Top of EXERCISE INPUTS
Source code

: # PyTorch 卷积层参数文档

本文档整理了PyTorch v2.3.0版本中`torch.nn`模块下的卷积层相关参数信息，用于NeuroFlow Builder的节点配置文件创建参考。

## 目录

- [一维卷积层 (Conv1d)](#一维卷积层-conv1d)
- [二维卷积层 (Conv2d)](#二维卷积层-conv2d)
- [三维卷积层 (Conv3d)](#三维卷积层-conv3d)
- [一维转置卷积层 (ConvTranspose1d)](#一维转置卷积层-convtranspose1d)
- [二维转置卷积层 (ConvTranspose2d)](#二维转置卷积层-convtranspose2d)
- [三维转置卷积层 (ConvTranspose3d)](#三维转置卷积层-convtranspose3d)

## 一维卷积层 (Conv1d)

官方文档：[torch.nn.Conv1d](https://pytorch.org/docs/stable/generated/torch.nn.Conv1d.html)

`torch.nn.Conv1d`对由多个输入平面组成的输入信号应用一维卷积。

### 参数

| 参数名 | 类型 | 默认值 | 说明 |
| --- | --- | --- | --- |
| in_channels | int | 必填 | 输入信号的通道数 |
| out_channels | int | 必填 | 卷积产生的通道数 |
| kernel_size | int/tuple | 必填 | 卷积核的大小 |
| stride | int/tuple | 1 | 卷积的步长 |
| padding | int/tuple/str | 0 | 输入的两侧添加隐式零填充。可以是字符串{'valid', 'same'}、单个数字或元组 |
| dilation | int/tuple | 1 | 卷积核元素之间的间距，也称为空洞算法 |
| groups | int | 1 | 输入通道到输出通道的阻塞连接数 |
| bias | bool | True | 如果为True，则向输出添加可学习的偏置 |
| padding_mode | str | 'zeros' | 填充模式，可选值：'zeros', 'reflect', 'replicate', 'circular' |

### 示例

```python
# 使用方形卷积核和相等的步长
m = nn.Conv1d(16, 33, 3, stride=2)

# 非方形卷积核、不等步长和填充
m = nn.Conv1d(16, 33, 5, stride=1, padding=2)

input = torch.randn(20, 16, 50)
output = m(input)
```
Bottom of EXERCISE INPUTS
Top of EXERCISE INPUTS
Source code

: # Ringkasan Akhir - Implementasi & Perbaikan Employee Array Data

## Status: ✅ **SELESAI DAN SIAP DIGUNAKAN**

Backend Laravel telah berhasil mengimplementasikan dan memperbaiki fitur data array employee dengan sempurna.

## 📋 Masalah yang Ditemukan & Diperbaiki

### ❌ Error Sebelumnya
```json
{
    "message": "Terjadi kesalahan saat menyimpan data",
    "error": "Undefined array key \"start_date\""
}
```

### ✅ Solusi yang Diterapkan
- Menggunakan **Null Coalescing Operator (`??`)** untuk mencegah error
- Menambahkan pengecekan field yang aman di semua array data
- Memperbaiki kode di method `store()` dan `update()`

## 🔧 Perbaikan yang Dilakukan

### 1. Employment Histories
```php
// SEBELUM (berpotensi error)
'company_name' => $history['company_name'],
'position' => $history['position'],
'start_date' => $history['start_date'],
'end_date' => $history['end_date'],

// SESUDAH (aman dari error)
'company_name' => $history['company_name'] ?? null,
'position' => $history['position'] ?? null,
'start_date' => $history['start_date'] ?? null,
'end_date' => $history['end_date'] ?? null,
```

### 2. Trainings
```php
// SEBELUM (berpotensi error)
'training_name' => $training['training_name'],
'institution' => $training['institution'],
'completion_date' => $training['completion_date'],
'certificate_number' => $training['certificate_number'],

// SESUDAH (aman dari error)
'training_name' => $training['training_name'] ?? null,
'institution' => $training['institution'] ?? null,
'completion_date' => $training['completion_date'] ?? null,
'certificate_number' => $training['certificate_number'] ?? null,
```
Bottom of EXERCISE INPUTS
EXERCISE PROMPT -
When a line among the entries contains "institution", pull that line out.

RESULT -
'institution' => $training['institution'],
'institution' => $training['institution'] ?? null,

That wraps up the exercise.